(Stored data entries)
───
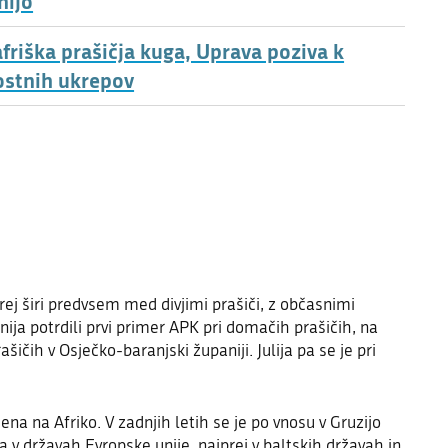
nijo
friška prašičja kuga, Uprava poziva k
ostnih ukrepov
prej širi predvsem med divjimi prašiči, z občasnimi
ija potrdili prvi primer APK pri domačih prašičih, na
ičih v Osječko-baranjski županiji. Julija pa se je pri
ena na Afriko. V zadnjih letih se je po vnosu v Gruzijo
ila v državah Evropske unije, najprej v baltskih državah in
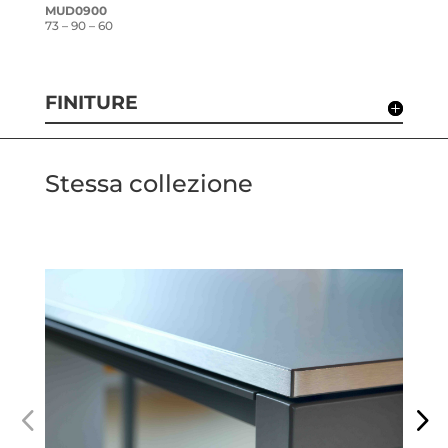
MUD0900
73 – 90 – 60
FINITURE
Stessa collezione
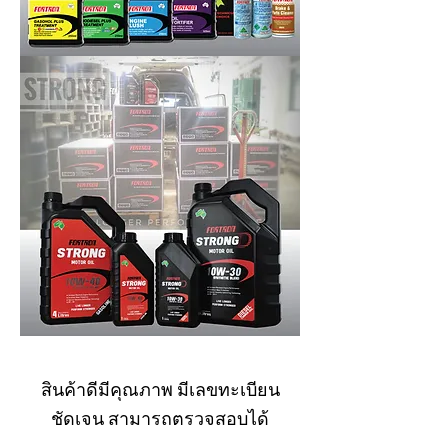
สินค้าดีมีคุณภาพ มีเลขทะเบียน
ชัดเจน สามารถตรวจสอบได้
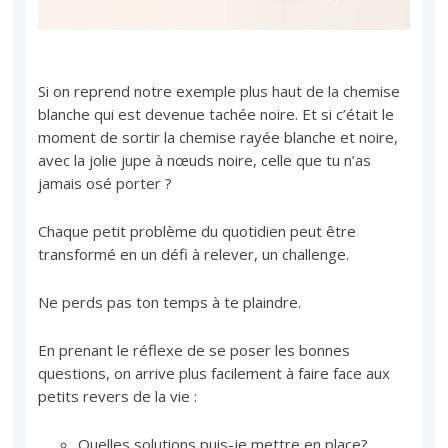
Si on reprend notre exemple plus haut de la chemise
blanche qui est devenue tachée noire. Et si c’était le
moment de sortir la chemise rayée blanche et noire,
avec la jolie jupe à nœuds noire, celle que tu n’as
jamais osé porter ?
Chaque petit problème du quotidien peut être
transformé en un défi à relever, un challenge.
Ne perds pas ton temps à te plaindre.
En prenant le réflexe de se poser les bonnes
questions, on arrive plus facilement à faire face aux
petits revers de la vie :
Quelles solutions puis-je mettre en place?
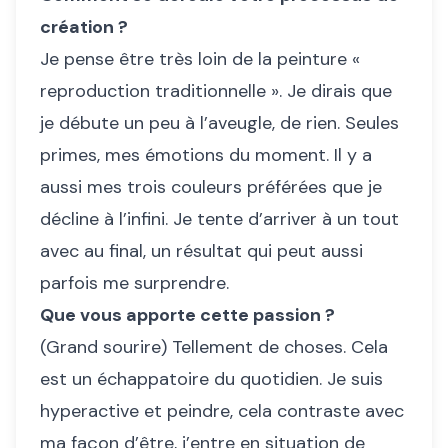
création ?
Je pense être très loin de la peinture «
reproduction traditionnelle ». Je dirais que
je débute un peu à l’aveugle, de rien. Seules
primes, mes émotions du moment. Il y a
aussi mes trois couleurs préférées que je
décline à l’infini. Je tente d’arriver à un tout
avec au final, un résultat qui peut aussi
parfois me surprendre.
Que vous apporte cette passion ?
(Grand sourire) Tellement de choses. Cela
est un échappatoire du quotidien. Je suis
hyperactive et peindre, cela contraste avec
ma façon d’être, j’entre en situation de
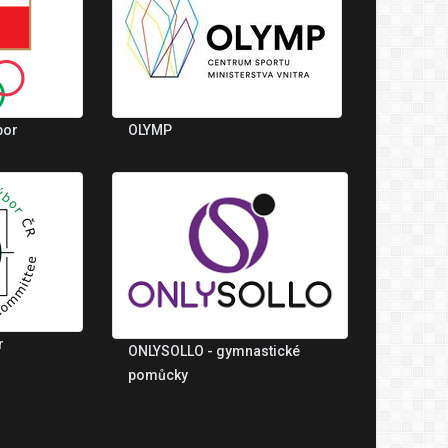
bor
OLYMP
r
ONLYSOLLO - gymnastické
pomůcky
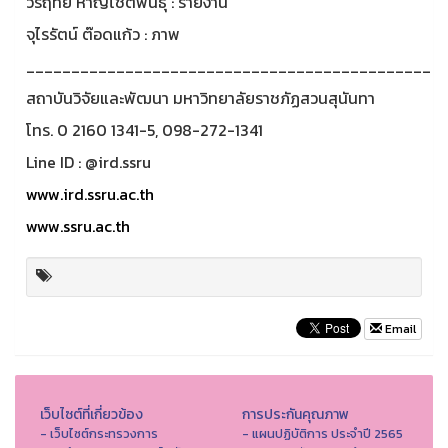
วรฤทัย หาญโชติพันธุ์ : รายงาน
จุไรรัตน์ ต๊อดแก้ว : ภาพ
_____________________________________________
สถาบันวิจัยและพัฒนา มหาวิทยาลัยราชภัฏสวนสุนันทา
โทร. 0 2160 1341-5, 098-272-1341
Line ID : @ird.ssru
www.ird.ssru.ac.th
www.ssru.ac.th
Email
เว็บไซต์ที่เกี่ยวข้อง
การประกันคุณภาพ
- เว็บไซต์กระทรวงการ
- แผนปฏิบัติการ ประจำปี 2565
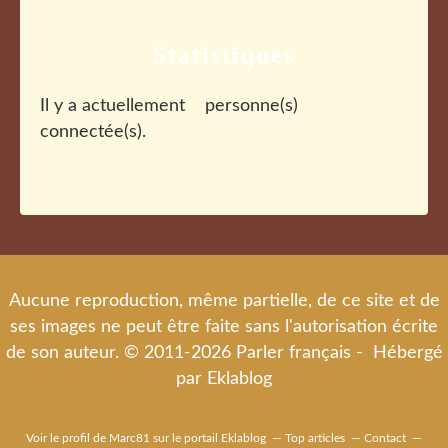
Statistiques
Il y a actuellement
personne(s)
connectée(s).
Aucune reproduction, même partielle, de ce site et de
ses images ne peut être faite sans l'autorisation écrite
de son auteur. © 2011-2026 Parler français - Hébergé
par
Eklablog
Voir le profil de
Marc81
sur le portail Eklablog
Top articles
Contact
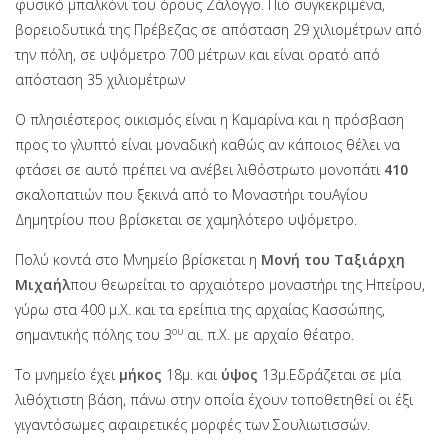
φυσικό μπαλκόνι του όρους Ζάλογγο. Πιο συγκεκριμένα,
βορειοδυτικά της Πρέβεζας σε απόσταση 29 χιλιομέτρων από
την πόλη, σε υψόμετρο 700 μέτρων και είναι ορατό από
απόσταση 35 χιλιομέτρων
Ο πλησιέστερος οικισμός είναι η Καμαρίνα και η πρόσβαση
προς το γλυπτό είναι μοναδική καθώς αν κάποιος θέλει να
φτάσει σε αυτό πρέπει να ανέβει λιθόστρωτο μονοπάτι
410
σκαλοπατιών που ξεκινά από το Μοναστήρι τουΑγίου
Δημητρίου που βρίσκεται σε χαμηλότερο υψόμετρο.
Πολύ κοντά στο Μνημείο βρίσκεται η
Μονή του Ταξιάρχη
Μιχαήλ
που θεωρείται το αρχαιότερο μοναστήρι της Ηπείρου,
γύρω στα 400 μ.Χ. και τα ερείπια της αρχαίας Κασσώπης,
ου
σημαντικής πόλης του 3
αι. π.Χ. με αρχαίο θέατρο.
Το μνημείο έχει
μήκος
18μ. και
ύψος
13μ.Εδράζεται σε μία
λιθόχτιστη βάση, πάνω στην οποία έχουν τοποθετηθεί οι έξι
γιγαντόσωμες αφαιρετικές μορφές των Σουλιωτισσών.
───
*What you are asked to do*
Which lines of the listing contain the string "moment", matching case? List every one of them in full.

*Result below*
moment de sortir la chemise rayée blanche et noire,
primes, mes émotions du moment. Il y a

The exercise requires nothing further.